Astronomical Mapping. The basic source data for the star positions were originally downloaded from the Internet using Right Ascension and Declination for stars with a greater Apparent Visual Magnitude than 3.55. This form was chosen, as it was not practical to represent the stars according to their “real world” positions (in this case the virtual world would have had a bounding box measured in light years!). Right Ascension is measured in hours (24) and had to be converted to degrees, and Declination was measured in degrees (-90o to +90o). These can be thought of as the longitude and latitude lines that span the Earth. The star positions were then projected onto a sphere surrounding the Stonehenge model from the celestial equator (ie. centre of the earth). Once the stars were spherically projected, they were scaled according to their Apparent Visual Magnitude. The position of Stonehenge from the centre of the Earth then had to be taken into consideration as the “star sphere” was being projected from the celestial equator. This involved shifting the whole star sphere and then spinning the sphere around an axis close to the North Star.
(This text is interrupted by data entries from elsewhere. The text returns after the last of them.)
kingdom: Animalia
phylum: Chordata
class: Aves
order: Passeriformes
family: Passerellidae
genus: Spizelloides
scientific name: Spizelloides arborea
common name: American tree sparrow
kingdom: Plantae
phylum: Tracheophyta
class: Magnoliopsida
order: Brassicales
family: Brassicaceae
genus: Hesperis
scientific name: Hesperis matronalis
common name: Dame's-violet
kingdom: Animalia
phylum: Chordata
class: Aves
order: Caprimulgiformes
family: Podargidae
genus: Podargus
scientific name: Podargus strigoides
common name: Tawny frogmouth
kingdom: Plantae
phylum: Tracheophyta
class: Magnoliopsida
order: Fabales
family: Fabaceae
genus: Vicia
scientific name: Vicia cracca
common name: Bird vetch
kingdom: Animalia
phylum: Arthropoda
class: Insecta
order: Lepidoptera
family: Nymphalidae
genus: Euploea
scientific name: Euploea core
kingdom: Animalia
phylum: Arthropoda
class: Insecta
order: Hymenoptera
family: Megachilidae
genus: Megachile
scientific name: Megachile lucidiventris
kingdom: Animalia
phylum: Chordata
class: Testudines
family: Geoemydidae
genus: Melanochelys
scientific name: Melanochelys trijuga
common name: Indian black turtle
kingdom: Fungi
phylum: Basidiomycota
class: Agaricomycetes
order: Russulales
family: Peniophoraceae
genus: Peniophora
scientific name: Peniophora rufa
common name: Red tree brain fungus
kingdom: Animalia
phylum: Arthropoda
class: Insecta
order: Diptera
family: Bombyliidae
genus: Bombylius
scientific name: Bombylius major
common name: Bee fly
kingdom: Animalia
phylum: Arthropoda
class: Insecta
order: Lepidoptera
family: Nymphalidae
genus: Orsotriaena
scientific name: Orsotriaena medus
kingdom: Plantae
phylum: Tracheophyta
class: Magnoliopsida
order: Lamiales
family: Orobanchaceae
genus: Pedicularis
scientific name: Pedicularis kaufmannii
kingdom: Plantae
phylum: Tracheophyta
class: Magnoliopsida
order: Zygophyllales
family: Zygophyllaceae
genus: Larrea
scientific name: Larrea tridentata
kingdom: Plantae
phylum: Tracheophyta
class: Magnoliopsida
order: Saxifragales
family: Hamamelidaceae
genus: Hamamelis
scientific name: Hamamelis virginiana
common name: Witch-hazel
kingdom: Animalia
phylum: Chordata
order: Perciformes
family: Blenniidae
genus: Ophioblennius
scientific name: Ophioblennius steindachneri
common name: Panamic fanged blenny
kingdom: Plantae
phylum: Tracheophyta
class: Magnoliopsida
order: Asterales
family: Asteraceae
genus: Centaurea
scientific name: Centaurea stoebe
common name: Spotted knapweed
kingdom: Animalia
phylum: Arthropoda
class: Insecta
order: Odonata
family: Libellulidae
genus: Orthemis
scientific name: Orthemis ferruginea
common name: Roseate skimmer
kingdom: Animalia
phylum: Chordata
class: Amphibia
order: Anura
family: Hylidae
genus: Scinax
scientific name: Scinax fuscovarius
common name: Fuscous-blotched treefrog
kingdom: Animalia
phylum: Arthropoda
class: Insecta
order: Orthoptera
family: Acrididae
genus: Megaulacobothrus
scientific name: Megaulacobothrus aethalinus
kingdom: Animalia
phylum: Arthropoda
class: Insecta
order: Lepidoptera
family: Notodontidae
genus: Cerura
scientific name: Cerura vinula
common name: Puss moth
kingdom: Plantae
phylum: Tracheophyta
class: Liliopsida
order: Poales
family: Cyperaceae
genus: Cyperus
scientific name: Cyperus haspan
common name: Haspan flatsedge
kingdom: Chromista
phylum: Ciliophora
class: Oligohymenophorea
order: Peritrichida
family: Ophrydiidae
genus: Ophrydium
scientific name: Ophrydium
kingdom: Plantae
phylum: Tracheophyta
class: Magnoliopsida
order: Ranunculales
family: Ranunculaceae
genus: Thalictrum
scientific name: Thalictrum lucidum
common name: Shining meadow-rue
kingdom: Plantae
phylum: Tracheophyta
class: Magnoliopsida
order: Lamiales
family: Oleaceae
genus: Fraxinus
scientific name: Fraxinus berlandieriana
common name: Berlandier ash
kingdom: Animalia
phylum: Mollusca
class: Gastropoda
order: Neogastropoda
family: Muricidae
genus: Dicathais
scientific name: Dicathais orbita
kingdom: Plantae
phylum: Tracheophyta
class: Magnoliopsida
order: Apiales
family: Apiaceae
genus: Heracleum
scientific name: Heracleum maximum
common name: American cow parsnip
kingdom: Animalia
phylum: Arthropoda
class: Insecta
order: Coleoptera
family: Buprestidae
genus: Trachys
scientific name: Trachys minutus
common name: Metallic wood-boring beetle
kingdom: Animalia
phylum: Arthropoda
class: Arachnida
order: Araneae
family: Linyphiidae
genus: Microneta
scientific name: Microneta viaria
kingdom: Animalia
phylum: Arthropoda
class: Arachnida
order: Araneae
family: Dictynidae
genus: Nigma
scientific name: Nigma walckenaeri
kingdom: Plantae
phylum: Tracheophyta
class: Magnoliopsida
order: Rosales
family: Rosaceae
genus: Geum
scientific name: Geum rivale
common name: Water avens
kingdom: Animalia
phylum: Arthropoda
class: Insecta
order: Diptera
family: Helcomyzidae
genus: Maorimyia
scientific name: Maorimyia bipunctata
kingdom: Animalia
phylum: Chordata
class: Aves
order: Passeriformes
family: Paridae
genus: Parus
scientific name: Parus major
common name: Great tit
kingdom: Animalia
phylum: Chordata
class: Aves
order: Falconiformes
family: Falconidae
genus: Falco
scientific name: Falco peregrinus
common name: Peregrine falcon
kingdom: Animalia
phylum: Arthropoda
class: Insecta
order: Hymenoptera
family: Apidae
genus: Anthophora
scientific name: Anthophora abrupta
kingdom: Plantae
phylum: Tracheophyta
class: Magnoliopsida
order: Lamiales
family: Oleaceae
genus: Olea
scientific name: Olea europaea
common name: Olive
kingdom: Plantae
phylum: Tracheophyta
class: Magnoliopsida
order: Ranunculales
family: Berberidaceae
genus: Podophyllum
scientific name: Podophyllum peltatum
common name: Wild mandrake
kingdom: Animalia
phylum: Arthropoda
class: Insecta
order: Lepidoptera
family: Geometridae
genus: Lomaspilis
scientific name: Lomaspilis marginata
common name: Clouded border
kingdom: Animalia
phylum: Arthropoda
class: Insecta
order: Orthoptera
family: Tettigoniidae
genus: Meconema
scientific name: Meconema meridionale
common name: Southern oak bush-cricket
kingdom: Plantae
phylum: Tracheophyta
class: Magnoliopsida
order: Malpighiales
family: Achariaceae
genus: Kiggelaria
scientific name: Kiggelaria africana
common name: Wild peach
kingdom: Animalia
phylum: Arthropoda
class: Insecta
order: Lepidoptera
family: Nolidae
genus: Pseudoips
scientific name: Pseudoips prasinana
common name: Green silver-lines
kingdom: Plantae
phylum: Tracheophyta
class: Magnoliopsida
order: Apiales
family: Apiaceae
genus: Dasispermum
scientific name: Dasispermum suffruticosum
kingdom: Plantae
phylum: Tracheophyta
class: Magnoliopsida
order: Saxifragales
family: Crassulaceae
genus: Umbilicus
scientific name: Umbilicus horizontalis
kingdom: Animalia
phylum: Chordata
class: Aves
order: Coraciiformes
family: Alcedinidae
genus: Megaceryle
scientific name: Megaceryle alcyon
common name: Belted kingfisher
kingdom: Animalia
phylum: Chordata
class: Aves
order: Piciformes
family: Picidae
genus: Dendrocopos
Sunrise Effect. Various methods of achieving a real-time sunrise effect were discussed. It was decided that a method based on using smooth shaded ellipses would take full advantage of the Intergraph hardware and Sense8’s WorldToolKit. For the sunrise effect to work, there were two objects primarily interacting with each other – the hemisphere surrounding Stonehenge (the sky) and a “virtual” sun. The sun had various parameters which could be set. The actual sun object can be thought of as a number of bands of differing circumference (each representing a different fixed colour) centred around a point. If one imagines a point travelling from the centre of the bands to the outside, the colour of the point would then gradually change. If the distance between bands is increased and the point is travelling at the same speed, then the perceived change in colour be would less obvious. This is useful when one wishes to fade gradually from night to day over a long period, and for the extreme effects when the fade changes from red to yellow over very short distances. The interpolation between the different colour bands was computed and stored in a colour look-up table to optimise execution time. Each point in the hemisphere (sky dome) was individually coloured according to its distance from the sun. This was achieved through interaction between the sun object and the sky dome. The virtual sun was initially placed at its furthest band distance from the dome and then gradually moved inwards. This created the essence of the sunrise effect. To enhance the effect of a genuine sunrise further, the spheres (bands) were changed to ellipses, thus recreating the atmospheric refraction that is seen on Earth. Through the use of an ASCII text file, the developers were then allowed to experiment with various parameters for each band (eg. the number of band, the colour, individual radii, the number of colour interpolations and the three dimensional elliptical shape used). By using this method it meant the demonstration takes advantage of Gouraud shading, thereby using a minimum amount of texture memory and keeping run-time efficiency at an optimum level.